+++ Records shown +++

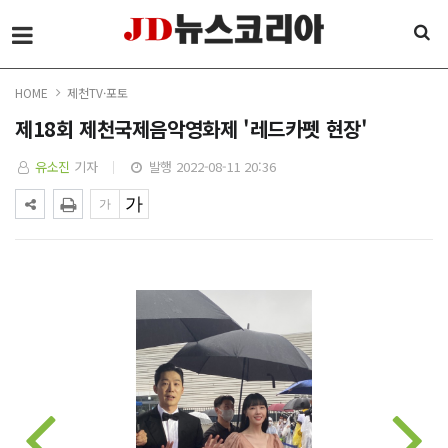
HOME
제천TV·포토
제18회 제천국제음악영화제 '레드카펫 현장'
유소진
기자
발행 2022-08-11 20:36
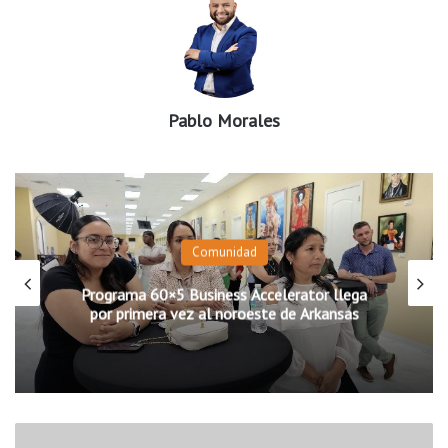
Pablo Morales
Comunidad
Programa 60×5 Business Accelerator llega
por primera vez al noroeste de Arkansas
C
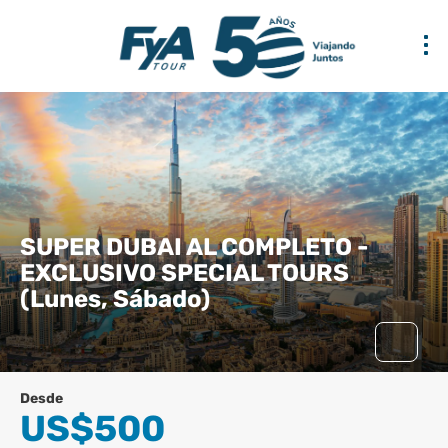
SUPER DUBAI AL COMPLETO -
EXCLUSIVO SPECIAL TOURS
(Lunes, Sábado)
Desde
US$500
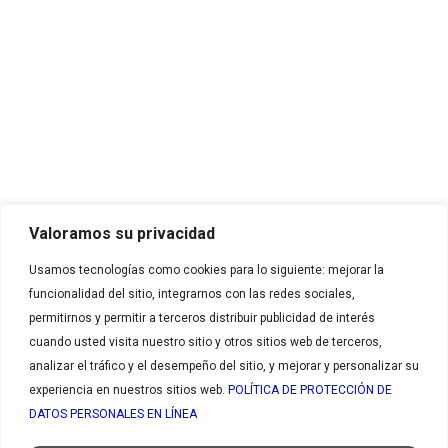
Calle 35 Norte # 6A Bis – 100
Cali, Valle del Cauca - Colombia.
Línea nacional de atención al cliente:
01 8000 183 031
E-mail:
servicioalcliente_colombia@cargill.com
Enlaces de interés
Inicio
Productos
Valoramos su privacidad
Recetas
Usamos tecnologías como cookies para lo siguiente: mejorar la
Contáctanos
funcionalidad del sitio, integrarnos con las redes sociales,
Contacto
permitirnos y permitir a terceros distribuir publicidad de interés
Contáctanos
cuando usted visita nuestro sitio y otros sitios web de terceros,
analizar el tráfico y el desempeño del sitio, y mejorar y personalizar su
Quiero ser cliente
experiencia en nuestros sitios web.
POLÍTICA DE PROTECCIÓN DE
Compra tus
Tratamiento de datos
DATOS PERSONALES EN LÍNEA
productos
Certificación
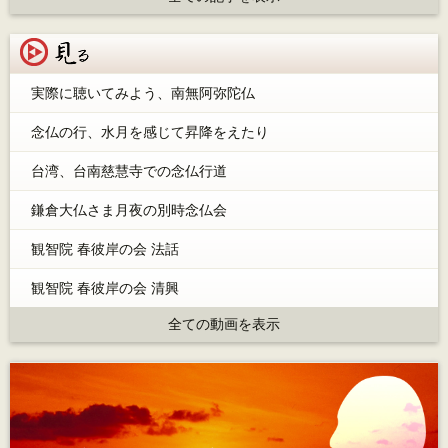
見る
実際に聴いてみよう、南無阿弥陀仏
念仏の行、水月を感じて昇降をえたり
台湾、台南慈慧寺での念仏行道
鎌倉大仏さま月夜の別時念仏会
観智院 春彼岸の会 法話
観智院 春彼岸の会 清興
全ての動画を表示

+++

Instructions to follow | Write out the text read from every one of the records above, line for line, keeping each character as it appears. Leave out the picture markers.

Reply |
HOME
제천TV·포토
제18회 제천국제음악영화제 '레드카펫 현장'
유소진
기자
발행 2022-08-11 20:36
Pablo Morales
Comunidad
Programa 60×5 Business Accelerator llega
por primera vez al noroeste de Arkansas
C
SUPER DUBAI AL COMPLETO -
EXCLUSIVO SPECIAL TOURS
(Lunes, Sábado)
Desde
US$500
Calle 35 Norte # 6A Bis – 100
Cali, Valle del Cauca - Colombia.
Línea nacional de atención al cliente:
01 8000 183 031
E-mail:
servicioalcliente_colombia@cargill.com
Enlaces de interés
Inicio
Productos
Valoramos su privacidad
Recetas
Usamos tecnologías como cookies para lo siguiente: mejorar la
Contáctanos
funcionalidad del sitio, integrarnos con las redes sociales,
Contacto
permitirnos y permitir a terceros distribuir publicidad de interés
Contáctanos
cuando usted visita nuestro sitio y otros sitios web de terceros,
analizar el tráfico y el desempeño del sitio, y mejorar y personalizar su
Quiero ser cliente
experiencia en nuestros sitios web.
POLÍTICA DE PROTECCIÓN DE
Compra tus
Tratamiento de datos
DATOS PERSONALES EN LÍNEA
productos
Certificación
見る
実際に聴いてみよう、南無阿弥陀仏
念仏の行、水月を感じて昇降をえたり
台湾、台南慈慧寺での念仏行道
鎌倉大仏さま月夜の別時念仏会
観智院 春彼岸の会 法話
観智院 春彼岸の会 清興
全ての動画を表示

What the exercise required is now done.